WHAT THIS TASK INVOLVES -
Copy the entries that follow, exactly and completely.

DATA TO EXAMINE -

━━━━━━

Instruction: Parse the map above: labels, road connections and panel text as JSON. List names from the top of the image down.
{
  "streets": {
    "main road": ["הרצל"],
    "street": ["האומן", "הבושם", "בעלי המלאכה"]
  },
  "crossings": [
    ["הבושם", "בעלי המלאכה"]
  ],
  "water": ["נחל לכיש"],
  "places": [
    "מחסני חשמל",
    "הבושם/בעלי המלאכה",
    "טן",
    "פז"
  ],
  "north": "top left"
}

━━━━━━

EXERCISE ANSWER -
Instruction: Parse the map above: labels, road connections and panel text as JSON. List names from the top of the image down.
{
  "streets": {
    "main road": ["הרצל"],
    "street": ["האומן", "הבושם", "בעלי המלאכה"]
  },
  "crossings": [
    ["הבושם", "בעלי המלאכה"]
  ],
  "water": ["נחל לכיש"],
  "places": [
    "מחסני חשמל",
    "הבושם/בעלי המלאכה",
    "טן",
    "פז"
  ],
  "north": "top left"
}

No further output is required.